##### EXCERPTED RECORDS #####

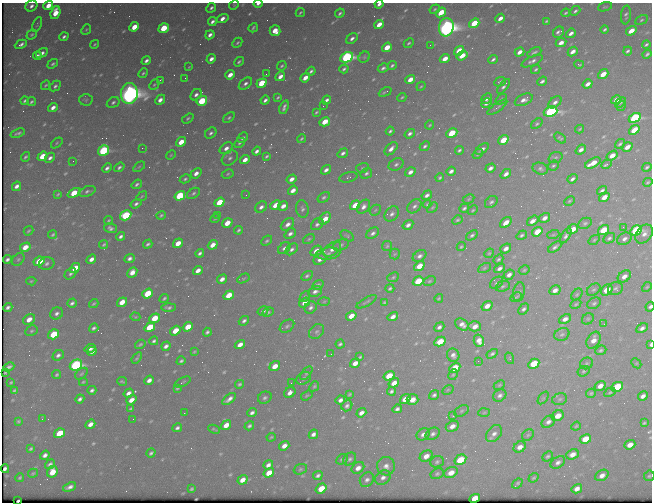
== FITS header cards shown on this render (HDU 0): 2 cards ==
NAXIS1  =                  650 / Width of table row in bytes
NAXIS2  =                  500 / Number of rows in table

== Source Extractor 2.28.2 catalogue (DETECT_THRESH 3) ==
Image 650 x 500 px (HDU 0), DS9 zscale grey, 1 PNG px = 1 image px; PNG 654 x 504 px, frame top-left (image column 1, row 500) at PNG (2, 3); each listed source drawn as its Kron ellipse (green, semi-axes under 4 px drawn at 4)
Background 466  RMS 2.4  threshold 7.33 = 3 sigma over >= 5 px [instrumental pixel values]
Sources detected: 608; of the 608, the 500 brightest by FLUX_AUTO listed and drawn (108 fainter detections omitted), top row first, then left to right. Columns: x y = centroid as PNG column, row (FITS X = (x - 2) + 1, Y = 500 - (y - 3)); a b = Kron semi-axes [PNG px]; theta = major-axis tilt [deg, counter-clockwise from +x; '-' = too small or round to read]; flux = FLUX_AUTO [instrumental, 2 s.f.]
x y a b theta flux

#####

STATED TASK -> Write out the rows from the line containing "Source Extractor 2.28.2" through the final line of the rows as a numbered list, leaving out blank lines.

WRITTEN RESPONSE ->
1. == Source Extractor 2.28.2 catalogue (DETECT_THRESH 3) ==
2. Image 650 x 500 px (HDU 0), DS9 zscale grey, 1 PNG px = 1 image px; PNG 654 x 504 px, frame top-left (image column 1, row 500) at PNG (2, 3); each listed source drawn as its Kron ellipse (green, semi-axes under 4 px drawn at 4)
3. Background 466  RMS 2.4  threshold 7.33 = 3 sigma over >= 5 px [instrumental pixel values]
4. Sources detected: 608; of the 608, the 500 brightest by FLUX_AUTO listed and drawn (108 fainter detections omitted), top row first, then left to right. Columns: x y = centroid as PNG column, row (FITS X = (x - 2) + 1, Y = 500 - (y - 3)); a b = Kron semi-axes [PNG px]; theta = major-axis tilt [deg, counter-clockwise from +x; '-' = too small or round to read]; flux = FLUX_AUTO [instrumental, 2 s.f.]
5. x y a b theta flux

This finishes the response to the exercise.